Sunday, September 12, 2010

History of Antinatalism


Modern Antinatalism began in the 19th Century, promoted by German philosophers Arthur Schopenhauer and Philipp Mainländer. Schopenhauer's position said that humans would not exist if procreation were a purely rational act, given that suffering is an inevitable part of everyone's life. Similarly, Mainländer wrote that “non-being is better than being”. In the 20th Century, prominent Antinatalists philosophers include Romania's Emil Cioran , who wrote of "the happiness of the unborn", and Norway's Peter Wessel Zappfe; plus German-American commedian, Theodore Gottlieb (stage name “Brother Theodore”); essentially restating earlier antinatalist premises in different words and styles.

Contemporary antinatalists include ethicist Matti Häyry and ecology activist Pentti Linkola, both of Finland, and horror writer Thomas Ligotti of the United States. However, the best known and most influential current antinatalists are South African philosopher David Benatar, head of the University of Cape Town Philosophy Department, and U.S. environmental activist Les U. Knight. Benatar promotes a form of philanthropic antinatalism in his book Better Never to Have  Been: The Harm of Coming Into Existence, about which he explains in this podcast of a radio interview on CapeTalk 702 in Cape Town. Knight promotes ecological antinatalism through his leaderless Voluntary Human Extinction Movement (VHEMT), as he explains in this 2005 MSNBC interview. Earlier, in 1998, Johnathan Rauch wrote a pseudonymous article published in The Economist  entitled Sui Genocide, in which he promotes a unique form of what this blog calls teleological antinatalism; essentially asserting it's more dignified to "call time" on humanity at a moment of our own choosing, rather than letting the inevitable death of the universe kill us the hard way.
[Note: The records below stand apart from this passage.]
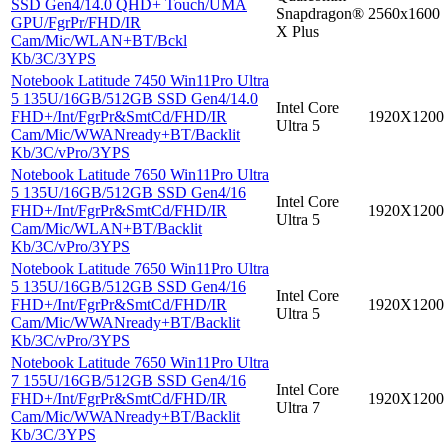
SSD Gen4/14.0 QHD+ Touch/UMA
Snapdragon®
2560x1600
GPU/FgrPr/FHD/IR
X Plus
Cam/Mic/WLAN+BT/Bckl
Kb/3C/3YPS
Notebook Latitude 7450 Win11Pro Ultra
5 135U/16GB/512GB SSD Gen4/14.0
Intel Core
FHD+/Int/FgrPr&SmtCd/FHD/IR
1920X1200
Ultra 5
Cam/Mic/WWANready+BT/Backlit
Kb/3C/vPro/3YPS
Notebook Latitude 7650 Win11Pro Ultra
5 135U/16GB/512GB SSD Gen4/16
Intel Core
FHD+/Int/FgrPr&SmtCd/FHD/IR
1920X1200
Ultra 5
Cam/Mic/WLAN+BT/Backlit
Kb/3C/vPro/3YPS
Notebook Latitude 7650 Win11Pro Ultra
5 135U/16GB/512GB SSD Gen4/16
Intel Core
FHD+/Int/FgrPr&SmtCd/FHD/IR
1920X1200
Ultra 5
Cam/Mic/WWANready+BT/Backlit
Kb/3C/vPro/3YPS
Notebook Latitude 7650 Win11Pro Ultra
7 155U/16GB/512GB SSD Gen4/16
Intel Core
FHD+/Int/FgrPr&SmtCd/FHD/IR
1920X1200
Ultra 7
Cam/Mic/WWANready+BT/Backlit
Kb/3C/3YPS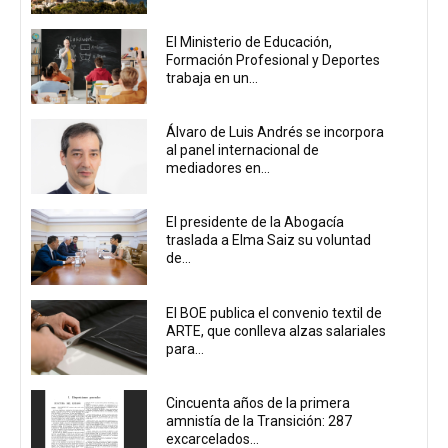
El Ministerio de Educación,
Formación Profesional y Deportes
trabaja en un...
Álvaro de Luis Andrés se incorpora
al panel internacional de
mediadores en...
El presidente de la Abogacía
traslada a Elma Saiz su voluntad
de...
El BOE publica el convenio textil de
ARTE, que conlleva alzas salariales
para...
Cincuenta años de la primera
amnistía de la Transición: 287
excarcelados...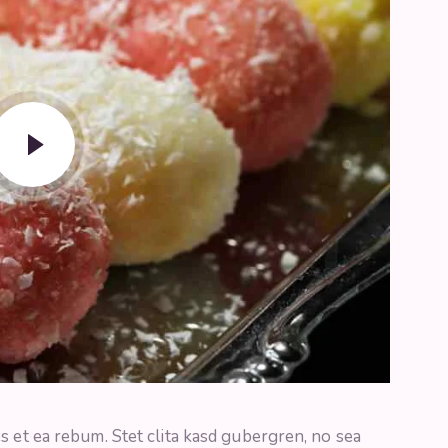
s et ea rebum. Stet clita kasd gubergren, no sea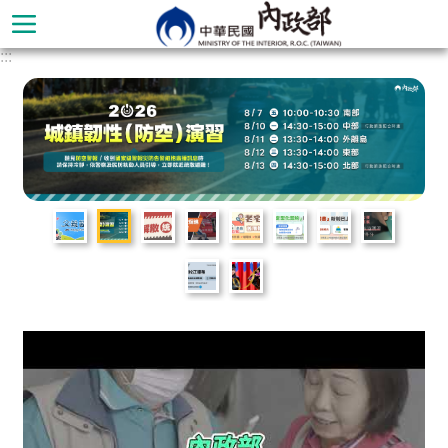
跳到主要內容區塊
:::
進
階
搜
尋
本
部
簡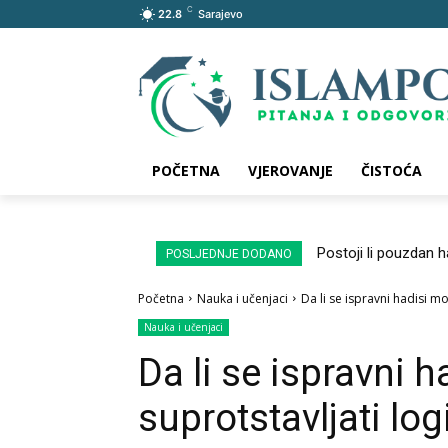
C
22.8
Sarajevo
POČETNA
VJEROVANJE
ČISTOĆA
Postoji li pouzdan 
POSLJEDNJE DODANO
Početna
Nauka i učenjaci
Da li se ispravni hadisi mo
Nauka i učenjaci
Da li se ispravni 
suprotstavljati log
However, it was Benatar's book, published in 2007, that sparked a small but growing upsurge in philanthropic antinatalism.  This makes him the first modern philanthropic antinatalist to receive media attention (Rauch's antinatalism appears to be more of the telelological type than the philanthropic one). Shortly afterward, several other blogosphere antinatalists appeared, such as Chip Smith of The Hoover Hog* and Jim Crawford of Antinatalism: The Greatest Taboo. The former wrote Initial Harm, a four-part essay series; the latter, Confessions of an Antinatalist, published in 2010.


By June 2010, philanthropic antinatalism finally made a fairly prominent appearance in the mainstream media. In that month, Princeton University ethicist Peter Singer stirred controversy with his New York Times blog entry Should This Be The Last Generation?  On his Times Opinionator blog, he paints a sympathetic portrait of Benatar's book and views, though stopping short of agreeing with them. Still, the article generated a flood of impassioned reader comments - well over 1,000. Also, by January 2011, Think, a popular level philosophy journal from The Royal Institute of Philosophy, published "Better Not to Have Children", by scholars Gerald Harrison and Julia Tanner. It seems antinatalism is on its way to becoming an increasingly present - if controversial and unpopular - subject in the mainstream media. Only the future can say just how persistent philanthropic antinatalism will become in the public mass-consciousness.


*Site's front page.

2 comments:

Anonymous said...

Sorry, but I think Pentti Linkola is a sick fuck who wants the show to go on, only with less humans on earth (and an "ecological"---or better: h i s!---mindset). I've seen him often referenced by those (right-wing) "Traditionalists" who share strange views on race, esoteric beliefs and other silly topics.

Other than that, an interesting article. It is good to see more antinatalists.

Unknown said...

Thanks for the compliments, anon.

As for Linkola, I only named him because of his antinatalism, not because I support him

Actually I know little about him, due to my being a philanthropic antinatalist instad of an ecological one (I don't find ecological antinatalism entirely convincing, although I do agree the ecological reasons support arguments for fewer births).

In the end though, Linkola's arguments make sense or not regardless of what types quote him, not because of who quotes him.